Why Biden Will Try to Rejoin the Iran Deal—and Why He Shouldn’t

There are two Irans. The first is the real Islamic Republic—a regime that since its birth has sought to export its revolution, achieve regional hegemony, and bend the world to its will. The other is the Iran of imagination. This Iran’s existence rests on a few kernels of truth—the regime is unpopular, no firm decision has been made to develop and deploy nuclear weapons—and another set of assumptions that are little more than fantasy, the projections of naïve policymakers persuaded of their conceits. The Iran fantasists will return to power in Washington, D.C., on January 20. Consider their reasoning.

The return to the deal.
In an interview a little more than a week ago, Joe Biden’s incoming national security adviser Jake Sullivan explained “President-elect Biden has said that if Iran comes back into compliance with its terms under the nuclear deal, that is to say it reduces its stockpile, it takes down some of its centrifuges and other measures so that its program is back in a box, then we would come back in. But that would become the basis for this follow-on negotiation.” Well, okay. But Iran is now deep in violation of its commitments under the Joint Comprehensive Plan of Action (JCPOA, the Iran deal), including enriching uranium above levels permitted, installing centrifuge cascades, and refusing cooperation with the International Atomic Energy Agency. Then there’s the fact that the leadership of the Islamic Republic has said they’re not going to adhere to the letter of the JCPOA just like that. Instead, they’ve demanded cash and reparations. Who will stare whom down? 

Real Iran is not coming back into the deal, even for a bunch of cash. Real Iran wants more than that, and as to the question of who has more stamina—Team Biden or Team Ayatollah, the answer should be clear.
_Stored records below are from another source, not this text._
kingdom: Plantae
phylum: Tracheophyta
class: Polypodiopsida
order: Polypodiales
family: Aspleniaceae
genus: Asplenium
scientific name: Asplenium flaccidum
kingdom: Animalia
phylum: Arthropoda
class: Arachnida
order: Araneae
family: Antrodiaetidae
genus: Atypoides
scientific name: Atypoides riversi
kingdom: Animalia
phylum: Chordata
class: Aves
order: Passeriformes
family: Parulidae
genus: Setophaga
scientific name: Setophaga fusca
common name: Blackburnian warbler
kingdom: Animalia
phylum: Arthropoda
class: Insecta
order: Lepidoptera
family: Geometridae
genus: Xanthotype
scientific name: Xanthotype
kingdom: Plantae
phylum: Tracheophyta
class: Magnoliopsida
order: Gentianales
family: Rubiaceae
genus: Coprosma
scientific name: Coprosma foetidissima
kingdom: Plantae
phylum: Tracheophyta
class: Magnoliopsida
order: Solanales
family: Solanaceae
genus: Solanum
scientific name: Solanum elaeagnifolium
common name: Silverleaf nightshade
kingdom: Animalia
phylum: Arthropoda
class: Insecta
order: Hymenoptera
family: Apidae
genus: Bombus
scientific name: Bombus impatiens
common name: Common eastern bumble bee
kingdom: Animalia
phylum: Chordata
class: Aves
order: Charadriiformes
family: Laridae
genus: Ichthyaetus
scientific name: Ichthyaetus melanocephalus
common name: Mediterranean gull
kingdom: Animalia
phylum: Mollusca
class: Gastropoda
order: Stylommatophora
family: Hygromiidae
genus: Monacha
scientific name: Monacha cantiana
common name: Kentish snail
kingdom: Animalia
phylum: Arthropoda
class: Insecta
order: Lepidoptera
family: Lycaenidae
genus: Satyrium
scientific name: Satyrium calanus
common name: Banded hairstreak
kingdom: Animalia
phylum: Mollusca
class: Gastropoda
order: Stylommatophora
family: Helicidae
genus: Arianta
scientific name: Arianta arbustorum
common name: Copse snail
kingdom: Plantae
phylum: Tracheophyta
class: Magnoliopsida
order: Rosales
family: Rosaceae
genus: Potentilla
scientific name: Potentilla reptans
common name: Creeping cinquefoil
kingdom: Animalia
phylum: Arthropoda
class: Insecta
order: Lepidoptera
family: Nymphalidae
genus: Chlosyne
Some inside the proto-Biden administration believe Iran is upping the ante in order to improve its negotiating position as Biden enters office. That is correct, but it betrays a truth that the Biden folk have yet to admit: There will be negotiations to try to get Iran back to the JCPOA. Negotiations involve give and take … on both sides. What exactly will Biden give? Sanctions relief? Tehran has already pocketed that. What else is there? Cash. Policy changes that accept Iran’s de facto domination of Syria, Lebanon, Yemen, and perhaps, Iraq? Diplomatic recognition? Those are big gives to get Iran back to the table to discuss returning to what was a lousy deal to begin with.

That “follow on negotiation.”
Here’s Sullivan again: “Our view is that ballistic missiles and Iran’s ballistic missile program has to be on the table as part of that follow-on negotiation. We also believe that there can be conversations that go beyond just the permanent five members of the Security Council, the P5+1.” (The other parties to the JCPOA are China, France, Russia, the United Kingdom, and Germany.) Does Sullivan have any reason to believe that the government of Iran is interested in discussing its ballistic missile program? Far from it. Indeed, the reverse is true.: While the JCPOA covers only nukes, several side agreements ratified by the U.N. Security Council touched on Iran’s acquisition of conventional weapons (that ban expired last October) and missile systems (a toothless resolution calls on, but does not require Iran “not to undertake any activity related to ballistic missiles designed to be capable of delivering nuclear weapons.”) There have been repeated violations of even that resolution, which conditionally expires in 2023. Does the incoming national security adviser have any reason to believe Iran would sit down with more parties—think Saudi Arabia, the United Arab Emirates and others—to chat drawing down its missile program? For real?